His stroke is more of a pop action than what we normally see on the PGA Tour. It has a quicker pace and very little follow-through. I putt like that, too, because it helps me hit the ball on the right line. That’s what good putting is all about.

The best lesson here is to keep your focus simple. As you read your putt, imagine a three- or four-inch trough from your ball to the hole. You want to roll your ball down that trough, and that means getting it started on line. So instead of staring at the ball, track your eyes down your intended line, especially the first foot or two (below). Then give it a good, firm rap down that line—just like Sneds.

Rickie has become very competent with shorter putts. He ranks fourth on tour from a range of four to eight feet, making 82 percent. The best thing he does to hole these is simple enough for any golfer to adopt: He lifts his putterhead off the ground right before he putts (below).

Let’s back up a minute and look at Rickie’s overall approach.

I like that he steps into these putts with the clear purpose of getting the putterface aimed precisely. He’s deliberate about that.
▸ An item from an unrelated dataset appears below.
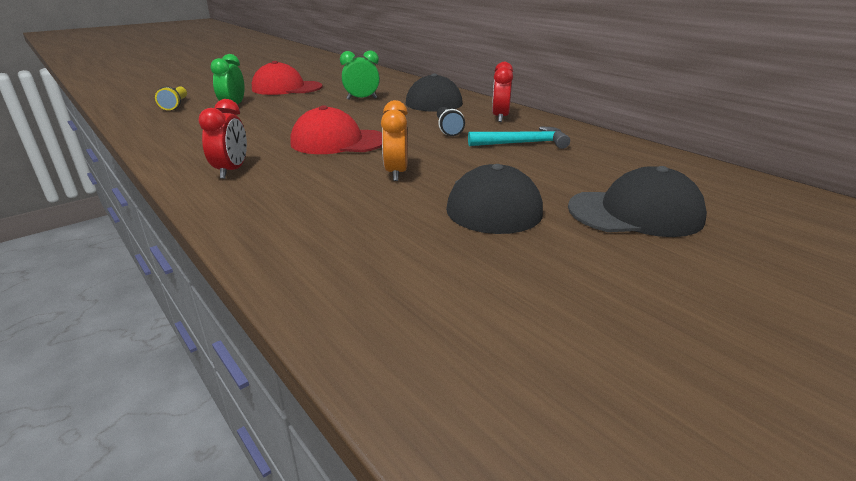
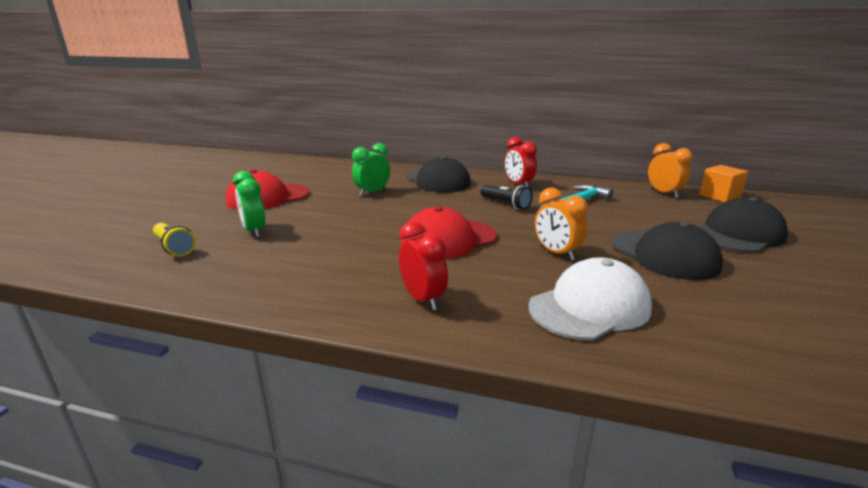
camera: 35 degrees left, 5 degrees down
(325, 213) = (589, 307): none -> white cap
(648, 157) = (663, 193): none -> orange clock
(720, 177) = (719, 196): none -> orange cube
In fact, he sets the face with only his right hand, and completes his grip when the face is perfect. Then he takes one look at the hole and raises the putterhead fractionally off the ground before he starts back.

I want you to try this for two reasons: First, it’ll help take the tension out of your hands and arms, and we all know that tension is a killer on these short ones. Second, it sets up a smooth, even backstroke with no risk of the club getting stuck on the grass. Very clever little move. And just like these other tips, it’ll help you putt like a pro.